> _Document section_:
------------------------

Awesome
AMR metrics: a suite
This repo collects AMR graph matching metrics
-
The repo itself contains code for Smatch, S2match and extended smatch metrics (SRL, NER, etc.). It accompanies the TACL paper AMR similarity metrics from principles (arxiv, TACL)
-
For Weisfiler-Leman AMR metrics that can match broader and graded structures and provides n:m alignments see this repo.
-
A sentence similarity benchmark for AMR metrics based on paired AMRs with annoations can be found in the BAMBOO, parser quality annotations can be found here
-
Optimal Smatch and graph standardization (can be used for every metric) as well as some more extended sub-graph measurements (AGENT, CAUSE, INSTRUMENT, etc.) and confidence intervals are available in Smatch++
-
We also created a simple text-to-AMR alignment tool
Content of this repo
-
Scripts for calculating Smatch and S2match (Soft Semantic match, speak [estuːmætʃ]). And scripts for calculating the structure error of two AMR graph banks.
-
Current state-of-the-art performance of AMR parsers wrt to these metrics and some additional information.
run Smatch or S2match with python2 and python3
Preparations
for S2match, word vectors (e.g. Glove) need to be downloaded and stored in the vectors/ directory:
e.g.:
./download_glove.sh
and we need to install python packages scipy and numpy (for similarity calculation) and networkx and penman to calculate graph structure error.

------------------------

> _Dataset entries_:
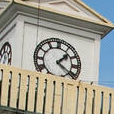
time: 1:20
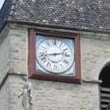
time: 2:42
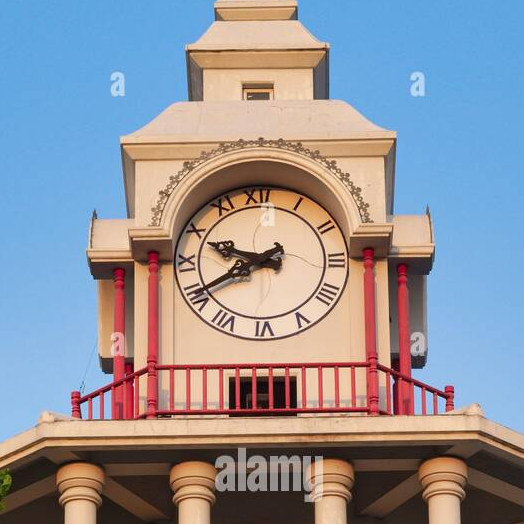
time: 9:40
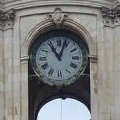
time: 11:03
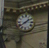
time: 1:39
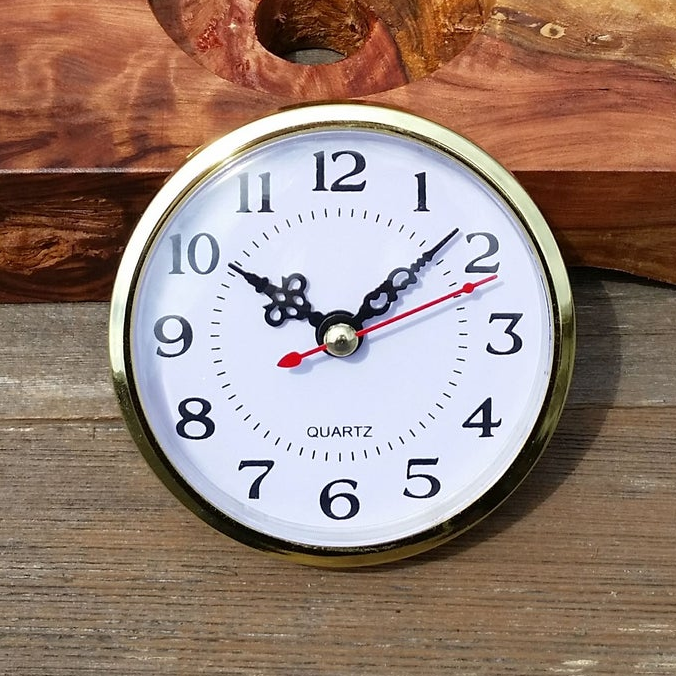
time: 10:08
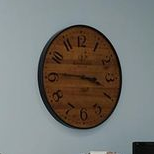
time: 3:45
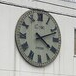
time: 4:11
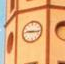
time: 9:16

------------------------

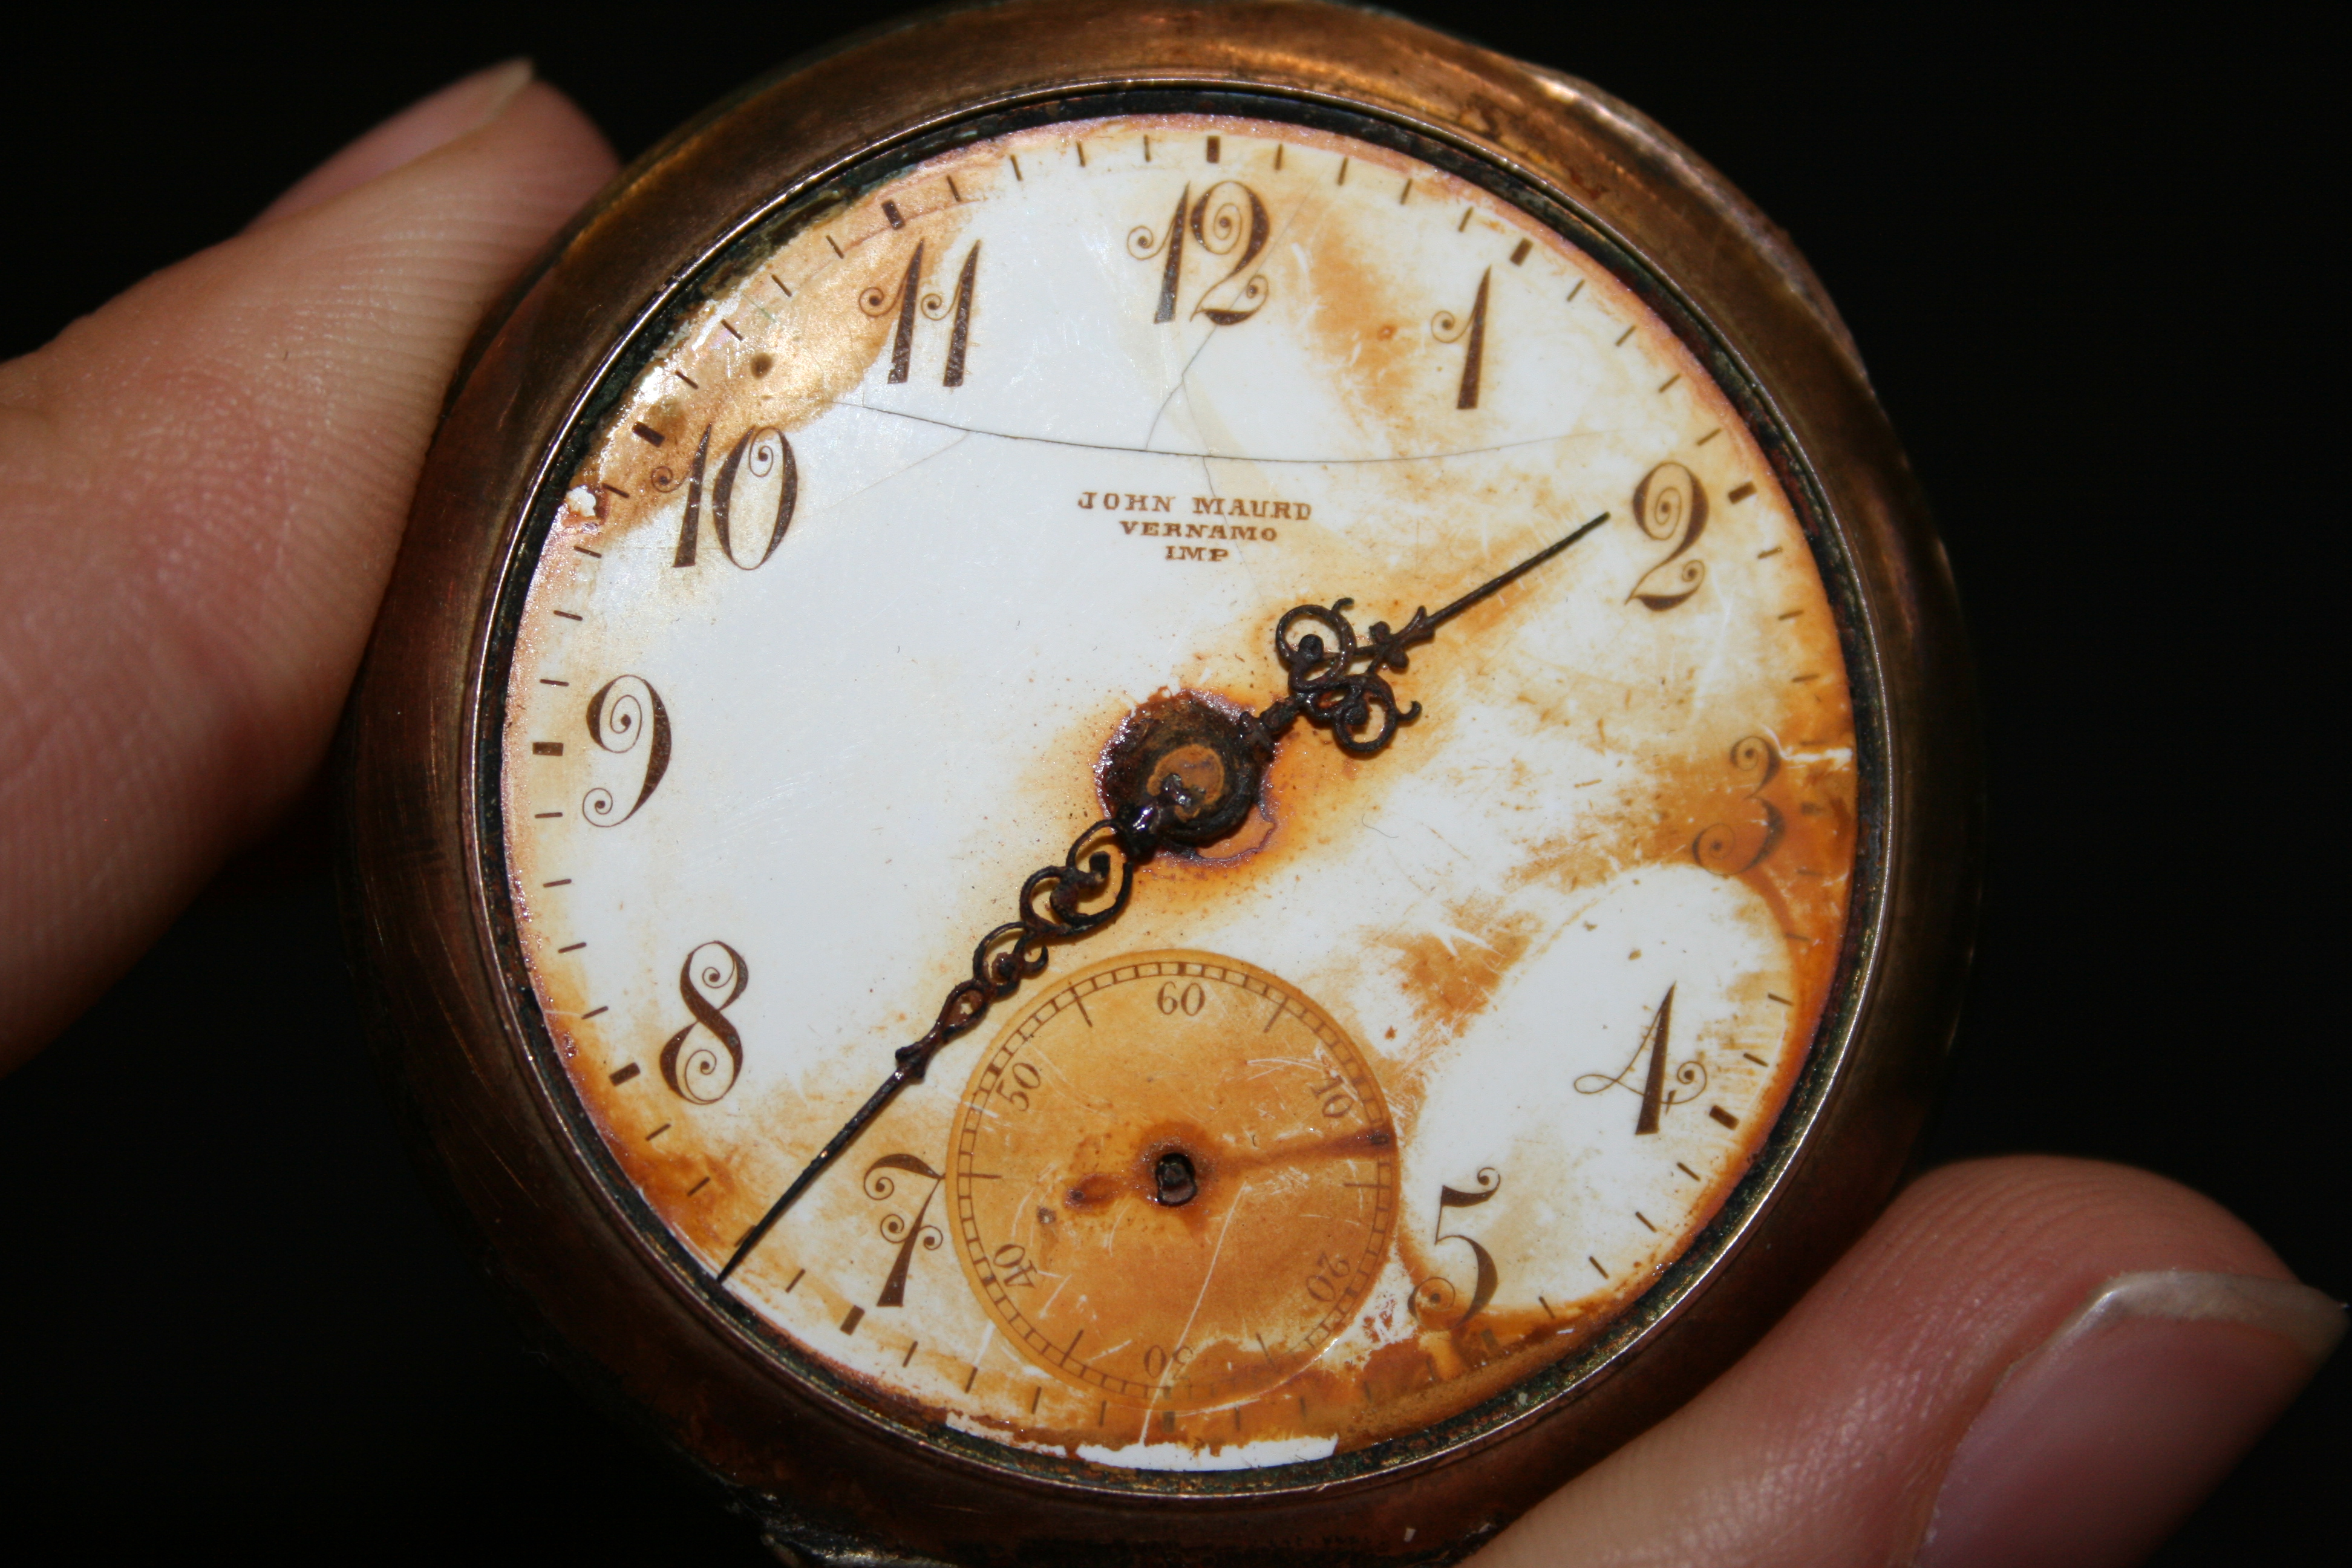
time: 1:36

------------------------

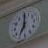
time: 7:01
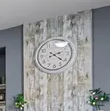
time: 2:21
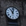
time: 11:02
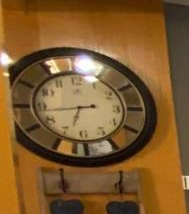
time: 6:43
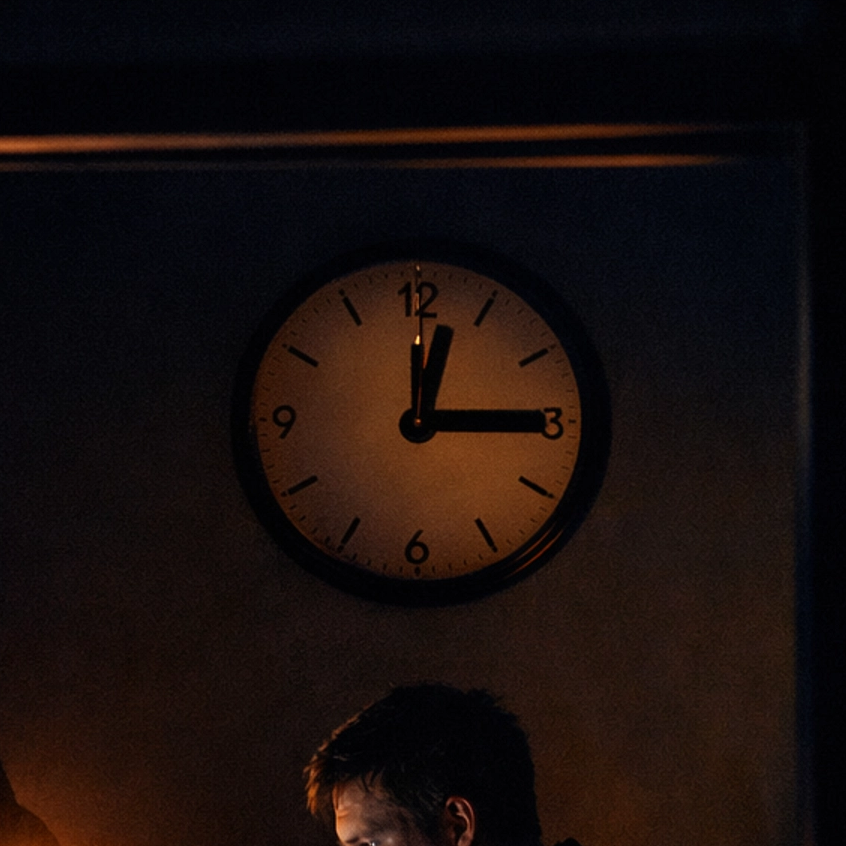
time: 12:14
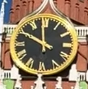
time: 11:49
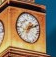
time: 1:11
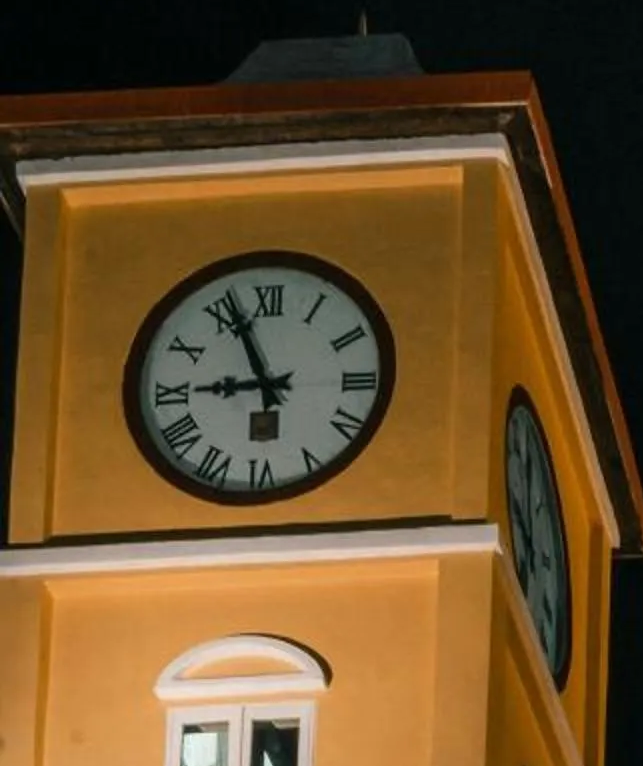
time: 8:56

------------------------

> _Required tasks_:
• 1. In the AMR metrics repo description, which Python packages are listed as needed for similarity calculation?
• 2. Write what comes next in the AMR metrics repo description, starting after its final sentence.

> _The replies_:
• 1. scipy and numpy

• 2.
Quickstart, extensive AMR evaluation
Using python 2.7:
./easy_eval_py2.sh <file1> <file2>
Using python 3.x:
./easy_eval_py3.sh <file1> <file2>
filex is a file in standard AMR format, i.e., AMRs separated by empty line. See examples/ for examples.
More details (e.g. run only s2match with different vectors)
see py2-Smatch-and-S2match or py3-Smatch-and-S2match
AMR state-of-the-art
System IDs and short description
- GSII: Iterative Graph-decoding (see below for reference)
- S2S-pretrain: Seq2Seq pretrained with 3.9M WMT14 English-to-German MT gold data and Constituency/AMR silver data based on English part of the former. (see below for reference)
- S2S-pretrainM: Similar to S2S-pretrain, but no constituency and AMR silver data from different corpus (WMT14 English monolingual dataset.) (see below for reference)
- TBWT: Transition based parsing with well-typedness (see below for reference)
- STOG: Graph prediction, MST-decoding (see below for reference)
- GPLA: Graph prediction with latent alignment (see below for reference)
- TOP-DOWN: Incremental root-to-leaf build up (see below for reference)
Evaluation Results on AMR 2.0 test (higher=better)
System | Smatch | S2match | Year | Code available |
---|---|---|---|---|
S2S-pretrainM | 81.4 | 82.5 | 2020 | yes |
GSII | 80.3 | 81.5 | 2020 | yes |
S2S-pretrain | 80.2 | 81.5 | 2020 | yes |
GSII-noRecat | 78.6 | 79.9 | 2020 | yes |
TBWT | 77.0 | 78.3 | 2020 | yes |
STOG-BERT | 76.3, | 77.9 | 2019 | yes |
STOG | 74.6, | ? | 2019 | yes |
GPLA | 74.5, | 76.2 | 2018 | yes |
TOP-DOWN | 73.2, | 75.0 | 2019 | yes |
Structure error evaluation on AMR 2.0 test (lower=better)
System | Degree | Density | size(V) | size(E) |
---|---|---|---|---|
S2S-pretrainM | 0.070 | 0.0059 | 1.86 | 2.65 |
GSII | 0.071 | 0.0070 | 1.87 | 2.59 |
S2S-pretrain | 0.071 | 0.0062 | 2.03 | 2.80 |
TWBT | 0.100 | 0.0058 | 2.76 | 4.17 |
GPLA | 0.083 | 0.0068 | 1.99 | 2.90 |
GSII-noRecat | 0.102 | 0.0073 | 2.14 | 2.75 |
STOG-BERT | 0.082 | 0.0069 | 2.42 | 3.19 |
STOG | ? | ? | ? | ? |
TOP-DOWN | 0.110 | 0.0078 | 2.37 | 3.32 |
Structure error defined as mean absolute deviation from gold graph over all graph pairs.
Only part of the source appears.